Business Visas 101
There is an old saying, ‘Fool me once, shame on you. Fool me twice, shame on me.’ When it comes to hiring and immigration law I wish I were only fooled once or twice but the truth is in my twenty plus years of staffing I’ve been fooled several times as to just who can be hired that is not a U.S. Citizen.
If you have been in the staffing business in one shape or form for any length of time you have had to deal with the visa issue. Whether you are a recruiter or hiring manager within a staffing or corporate environment, at some point, you have come across a strong candidate that you aren’t sure if you can hire due to their residency status.
My kind-heart and ability to be gullible has caused me to move a couple of crucial candidates along in the recruiting process only to be stopped near the end where I discover their status required legal sponsorship; what a time waster these endeavors were.
Over the years a stable question that I will ask during the phone screen is:
• Are you eligible to work in the United States indefinitely? Or…
• Are you eligible to work in the United States without benefit of visa?
The majority of the answers are a simple, ‘yes’. Some will volunteer they are a U.S. Citizen or that they are a Green Card holder. Most of us know that if the candidate has an H1B visa they will require sponsorship. When we hear the word, ‘visa’ we can imagine that further legal representation and documentation will be required. Even a TN visa will eventually require additional documentation during the renewal process.

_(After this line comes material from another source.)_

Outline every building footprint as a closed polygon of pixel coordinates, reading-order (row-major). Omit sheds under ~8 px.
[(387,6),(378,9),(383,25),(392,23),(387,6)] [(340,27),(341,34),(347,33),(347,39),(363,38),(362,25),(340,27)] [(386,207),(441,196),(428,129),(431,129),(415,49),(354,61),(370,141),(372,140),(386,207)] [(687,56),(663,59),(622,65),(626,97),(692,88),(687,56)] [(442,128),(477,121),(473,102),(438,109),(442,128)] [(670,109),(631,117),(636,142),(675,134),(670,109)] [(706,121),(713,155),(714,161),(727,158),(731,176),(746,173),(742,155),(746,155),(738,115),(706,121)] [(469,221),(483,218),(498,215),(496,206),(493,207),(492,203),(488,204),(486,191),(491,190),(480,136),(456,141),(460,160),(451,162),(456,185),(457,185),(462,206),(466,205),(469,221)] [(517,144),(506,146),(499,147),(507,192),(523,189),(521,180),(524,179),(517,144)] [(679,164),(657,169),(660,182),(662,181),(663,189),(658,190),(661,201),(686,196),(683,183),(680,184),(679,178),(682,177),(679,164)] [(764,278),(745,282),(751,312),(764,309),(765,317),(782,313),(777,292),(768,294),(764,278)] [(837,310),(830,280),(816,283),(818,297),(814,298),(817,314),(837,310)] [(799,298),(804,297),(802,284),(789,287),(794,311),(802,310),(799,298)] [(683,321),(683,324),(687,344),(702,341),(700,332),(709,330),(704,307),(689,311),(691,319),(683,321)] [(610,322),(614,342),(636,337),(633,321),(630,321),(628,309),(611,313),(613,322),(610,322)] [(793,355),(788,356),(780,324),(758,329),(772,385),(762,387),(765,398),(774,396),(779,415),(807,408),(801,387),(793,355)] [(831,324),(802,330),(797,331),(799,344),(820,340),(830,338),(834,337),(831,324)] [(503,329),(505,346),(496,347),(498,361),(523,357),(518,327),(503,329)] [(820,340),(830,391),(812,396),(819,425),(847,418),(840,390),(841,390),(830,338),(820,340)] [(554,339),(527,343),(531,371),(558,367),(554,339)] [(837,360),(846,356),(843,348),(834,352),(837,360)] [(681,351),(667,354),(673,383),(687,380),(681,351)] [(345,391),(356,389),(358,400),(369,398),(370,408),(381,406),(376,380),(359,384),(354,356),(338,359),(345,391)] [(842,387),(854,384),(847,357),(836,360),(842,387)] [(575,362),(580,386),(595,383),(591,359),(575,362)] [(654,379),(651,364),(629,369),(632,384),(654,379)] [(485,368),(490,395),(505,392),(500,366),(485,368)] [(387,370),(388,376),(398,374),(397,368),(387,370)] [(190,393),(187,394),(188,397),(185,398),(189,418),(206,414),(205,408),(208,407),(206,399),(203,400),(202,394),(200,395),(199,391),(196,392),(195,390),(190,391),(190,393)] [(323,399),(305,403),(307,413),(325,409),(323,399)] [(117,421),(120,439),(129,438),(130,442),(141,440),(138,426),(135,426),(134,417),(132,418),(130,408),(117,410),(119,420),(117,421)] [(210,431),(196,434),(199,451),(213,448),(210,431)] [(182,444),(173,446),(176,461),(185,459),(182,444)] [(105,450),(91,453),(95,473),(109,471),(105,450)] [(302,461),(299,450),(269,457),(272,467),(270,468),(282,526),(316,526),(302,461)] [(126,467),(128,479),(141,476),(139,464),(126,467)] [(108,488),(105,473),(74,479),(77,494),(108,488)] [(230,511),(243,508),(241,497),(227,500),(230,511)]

Several years ago I was tripped up when a much desired candidate told me that their ‘residency status was EAD’ and therefore did not require sponsorship. They said they had their EAD status for their Green Card processing. I took this candidate on to final interviews before I learned through the company legal department that EAD is not a status. EAD stands for employment authorization document and there are 3 ways to obtain the EAD. You can obtain the EAD through Green Card processing, F-1 student or dependent of a visa holder such as L-2, J-2 or TD. Ideally when the holder of an EAD is hired the employer maintains the EAD and assists with the application process. In addition the EAD must be portable for the employer to hire the candidate. Portable means that the EAD is able to be transferred to a new employer. Typically the candidate must have the EAD 6 months to one year before it is portable
The following are common visas that candidates may hold while pursuing a position of employment:
• H-1B This is a Work Visa
• F-1 This is a Student Visa *After graduation the candidate may still have their F-1 while searching for an employer to support their H-1B
• TN This is the Trade visa for Citizens of Canada and Mexico to work in the USA
• L-1 This visa is generally valid for a short amount of time with extensions (max stay is seven years). These visas are available to employees of an international company with offices in both the United States and abroad
• L-2 This is a visa for the spouse that is holding an L-1 visa
To prevent being fooled even once make sure to ask all candidates whether they are eligible to work in the United States indefinitely without benefit of visa. Remember that unless your company has the legal and financial means to sponsor and participate in document preparations you will need to hire only U.S. Citizens and Green Card holders.
*All data and information provided on this site is for informational purposes only. The author is not a lawyer and is not representing any employer.